April 18, 2024

Baby Cat Crawl

They say, “Do what you love, and love what you do.”

I have always been a believer of that concept. It’s been my marching order, a goal to work toward. It’s a quality I hope to instill in my son.

As a new parent, I’ve often found myself thinking about my son’s future employment, his every newly discovered skill serving as a jumping-off point for my fantasy. When he first rolled over, I thought he might become a gymnast. When he became infatuated with eating twigs, I knew he’d become a conservationist. And when he erased all the apps from my phone, it became unmistakably evident that this little savant was the next Steve Jobs. As his mother, I have made the unwavering commitment to support and encourage any activity he falls in love with and lead him toward a career of doing what he loves with steadfast dedication. A commitment I may regret.

My baby boy wants to be a stripper.

Early Saturday morning, my son and I were watching reruns of a show I used to watch during my childhood. The commercials aired were for weight-loss pills and diet shakes, clearly aimed at moms like me, nostalgic for our own childhoods, sitting on the couch, crying into cereal bowls precariously balancing on the baby-weight bulge we have yet to lose. Or so hope the folks behind these commercials.

Attempting to play into our postpartum psyche, a commercial popped up for pole dancing lessons, an opportunity to get our sexy back. And it was at this point that my 21-month-old son scooted his bottom off the couch, walked over to the TV and stared at the gyrating woman in her underwear.

The stripper slid off her pole and began scantily cat crawling across the floor, and that is how my son came to find his newest obsession: the striptease. Following the stripper’s every move, my son got down on all fours, arched his back and flipped his hair back and forth. I was both horrified and disappointed that I didn’t have my camera.

The 30-second commercial ended, but my son was hooked.

He would toss his hair and laugh. Shake his booty and giggle. Sure, this move wasn’t entirely new. My kid would occasionally head-bang on all fours when a particularly rockin’ song came on, but now that he had seen stripping as a viable career option, his dance moves seemed tainted. Now every time he took off his clothes and ran around the house, it was as if he were screaming, “Hey, Ma, I found my calling! And I found $1 bills in my diaper!”

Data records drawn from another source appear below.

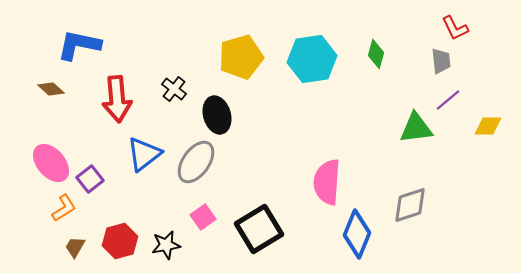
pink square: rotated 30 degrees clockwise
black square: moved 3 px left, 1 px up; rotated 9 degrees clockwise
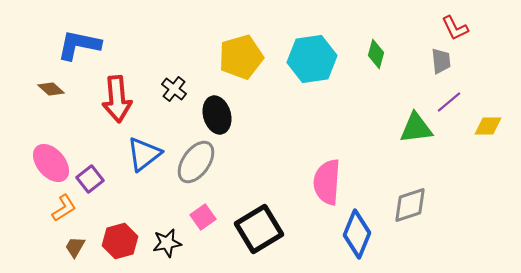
purple line: moved 1 px right, 2 px down
black star: moved 1 px right, 2 px up
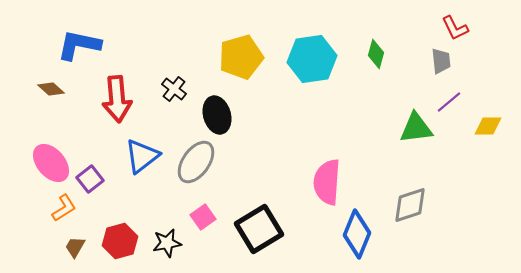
blue triangle: moved 2 px left, 2 px down
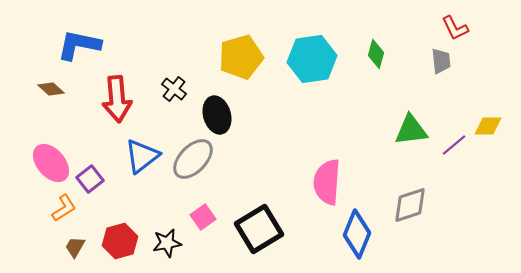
purple line: moved 5 px right, 43 px down
green triangle: moved 5 px left, 2 px down
gray ellipse: moved 3 px left, 3 px up; rotated 9 degrees clockwise
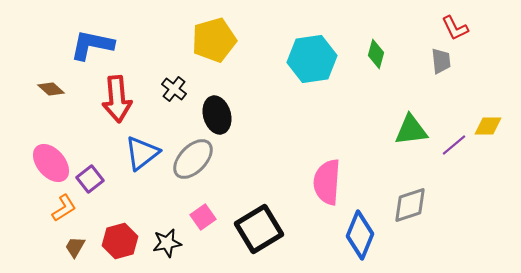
blue L-shape: moved 13 px right
yellow pentagon: moved 27 px left, 17 px up
blue triangle: moved 3 px up
blue diamond: moved 3 px right, 1 px down
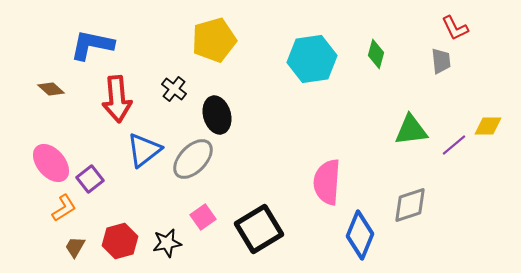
blue triangle: moved 2 px right, 3 px up
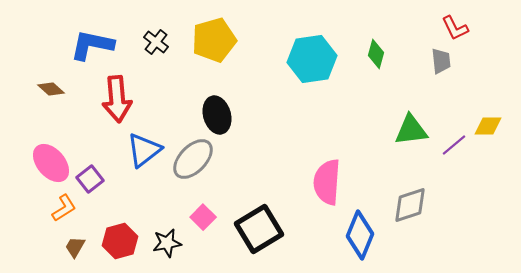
black cross: moved 18 px left, 47 px up
pink square: rotated 10 degrees counterclockwise
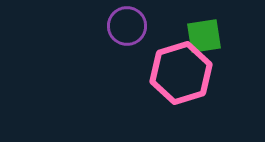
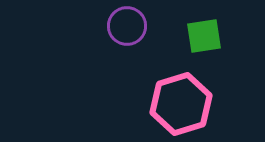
pink hexagon: moved 31 px down
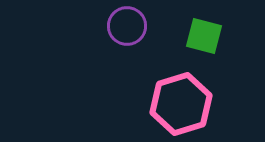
green square: rotated 24 degrees clockwise
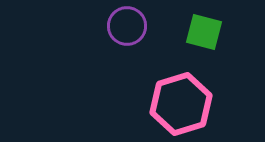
green square: moved 4 px up
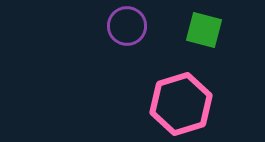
green square: moved 2 px up
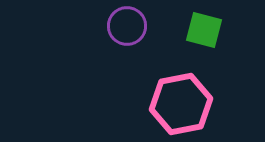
pink hexagon: rotated 6 degrees clockwise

My son the stripper. Where had I gone wrong? He was going to be a conservationist, not a cast member in “Thunder From Down Under”! Did I dress him in too many layers during the winter months, giving a subconscious need to rip them all off? In my excitement to give him his toy fire station, had I neglected to assess the irrevocable damage caused by the shiny pole in the center?

I wondered whether I would have to stick to my previous commitment of supporting my son in any life path he chooses. In order to be a good mother, would I have to bedazzle G-strings and hem pants that can be ripped off?

The concept behind doing what you love and loving what you do is rooted in the desire for happiness — the only thing we parents tout as our desire for our children. But is that real? I don’t only want happiness for my child; I want a million things. I want for him education and adventure and love and self-confidence and courage and humor and comfort in his own skin. And if showing off that skin is what makes him happy, I hope I can lead him in the direction of streaking on the football field during the homecoming game instead of streaking for a living and guide him toward following the career path of a different love.

And, my boy, when you are college-bound and choose to relive your first childhood love by mooning the parents at your high-school graduation, I promise to applaud that bare bum, bragging that I made those cheeks. Now that’s a commitment I can keep.